Extracted material:
==============================

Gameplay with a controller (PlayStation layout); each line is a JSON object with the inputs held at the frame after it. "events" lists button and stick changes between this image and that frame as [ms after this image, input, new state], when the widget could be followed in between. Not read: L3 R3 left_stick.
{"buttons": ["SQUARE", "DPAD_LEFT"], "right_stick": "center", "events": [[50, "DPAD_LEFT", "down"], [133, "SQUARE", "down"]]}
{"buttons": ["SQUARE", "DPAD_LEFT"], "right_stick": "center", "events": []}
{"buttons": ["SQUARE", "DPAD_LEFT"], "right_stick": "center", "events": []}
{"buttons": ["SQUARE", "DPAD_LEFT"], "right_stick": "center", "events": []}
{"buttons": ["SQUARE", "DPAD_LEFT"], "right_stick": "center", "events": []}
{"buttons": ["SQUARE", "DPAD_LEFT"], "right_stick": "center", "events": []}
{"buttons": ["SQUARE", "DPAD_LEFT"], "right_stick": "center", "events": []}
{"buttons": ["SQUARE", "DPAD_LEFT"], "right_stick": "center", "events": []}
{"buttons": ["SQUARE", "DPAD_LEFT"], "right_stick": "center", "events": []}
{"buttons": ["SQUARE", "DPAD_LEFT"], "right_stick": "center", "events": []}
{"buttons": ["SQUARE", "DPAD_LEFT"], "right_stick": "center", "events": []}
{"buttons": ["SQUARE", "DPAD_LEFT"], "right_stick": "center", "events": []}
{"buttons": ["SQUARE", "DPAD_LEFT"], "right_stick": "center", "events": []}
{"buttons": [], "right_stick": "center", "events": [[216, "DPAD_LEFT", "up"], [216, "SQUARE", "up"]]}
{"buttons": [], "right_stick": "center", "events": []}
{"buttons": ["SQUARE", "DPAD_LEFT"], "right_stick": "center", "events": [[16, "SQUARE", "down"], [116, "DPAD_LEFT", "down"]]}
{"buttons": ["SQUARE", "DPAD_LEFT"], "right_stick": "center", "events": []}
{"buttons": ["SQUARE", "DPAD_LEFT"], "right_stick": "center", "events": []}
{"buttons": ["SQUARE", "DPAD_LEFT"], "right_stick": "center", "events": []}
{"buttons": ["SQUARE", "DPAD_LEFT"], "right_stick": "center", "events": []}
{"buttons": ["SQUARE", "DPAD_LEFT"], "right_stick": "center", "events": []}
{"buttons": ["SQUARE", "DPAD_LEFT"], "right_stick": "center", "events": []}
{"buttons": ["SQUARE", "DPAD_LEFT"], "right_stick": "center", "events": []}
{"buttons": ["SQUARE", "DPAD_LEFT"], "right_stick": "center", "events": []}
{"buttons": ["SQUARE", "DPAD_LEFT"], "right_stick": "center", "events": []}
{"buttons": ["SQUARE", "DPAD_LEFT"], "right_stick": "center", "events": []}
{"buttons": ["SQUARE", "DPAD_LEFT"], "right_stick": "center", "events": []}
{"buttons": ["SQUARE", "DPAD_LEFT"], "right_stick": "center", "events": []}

==============================

Task to carry out: Take the records and restate them word for word.

Exercise answer:
Gameplay with a controller (PlayStation layout); each line is a JSON object with the inputs held at the frame after it. "events" lists button and stick changes between this image and that frame as [ms after this image, input, new state], when the widget could be followed in between. Not read: L3 R3 left_stick.
{"buttons": ["SQUARE", "DPAD_LEFT"], "right_stick": "center", "events": [[50, "DPAD_LEFT", "down"], [133, "SQUARE", "down"]]}
{"buttons": ["SQUARE", "DPAD_LEFT"], "right_stick": "center", "events": []}
{"buttons": ["SQUARE", "DPAD_LEFT"], "right_stick": "center", "events": []}
{"buttons": ["SQUARE", "DPAD_LEFT"], "right_stick": "center", "events": []}
{"buttons": ["SQUARE", "DPAD_LEFT"], "right_stick": "center", "events": []}
{"buttons": ["SQUARE", "DPAD_LEFT"], "right_stick": "center", "events": []}
{"buttons": ["SQUARE", "DPAD_LEFT"], "right_stick": "center", "events": []}
{"buttons": ["SQUARE", "DPAD_LEFT"], "right_stick": "center", "events": []}
{"buttons": ["SQUARE", "DPAD_LEFT"], "right_stick": "center", "events": []}
{"buttons": ["SQUARE", "DPAD_LEFT"], "right_stick": "center", "events": []}
{"buttons": ["SQUARE", "DPAD_LEFT"], "right_stick": "center", "events": []}
{"buttons": ["SQUARE", "DPAD_LEFT"], "right_stick": "center", "events": []}
{"buttons": ["SQUARE", "DPAD_LEFT"], "right_stick": "center", "events": []}
{"buttons": [], "right_stick": "center", "events": [[216, "DPAD_LEFT", "up"], [216, "SQUARE", "up"]]}
{"buttons": [], "right_stick": "center", "events": []}
{"buttons": ["SQUARE", "DPAD_LEFT"], "right_stick": "center", "events": [[16, "SQUARE", "down"], [116, "DPAD_LEFT", "down"]]}
{"buttons": ["SQUARE", "DPAD_LEFT"], "right_stick": "center", "events": []}
{"buttons": ["SQUARE", "DPAD_LEFT"], "right_stick": "center", "events": []}
{"buttons": ["SQUARE", "DPAD_LEFT"], "right_stick": "center", "events": []}
{"buttons": ["SQUARE", "DPAD_LEFT"], "right_stick": "center", "events": []}
{"buttons": ["SQUARE", "DPAD_LEFT"], "right_stick": "center", "events": []}
{"buttons": ["SQUARE", "DPAD_LEFT"], "right_stick": "center", "events": []}
{"buttons": ["SQUARE", "DPAD_LEFT"], "right_stick": "center", "events": []}
{"buttons": ["SQUARE", "DPAD_LEFT"], "right_stick": "center", "events": []}
{"buttons": ["SQUARE", "DPAD_LEFT"], "right_stick": "center", "events": []}
{"buttons": ["SQUARE", "DPAD_LEFT"], "right_stick": "center", "events": []}
{"buttons": ["SQUARE", "DPAD_LEFT"], "right_stick": "center", "events": []}
{"buttons": ["SQUARE", "DPAD_LEFT"], "right_stick": "center", "events": []}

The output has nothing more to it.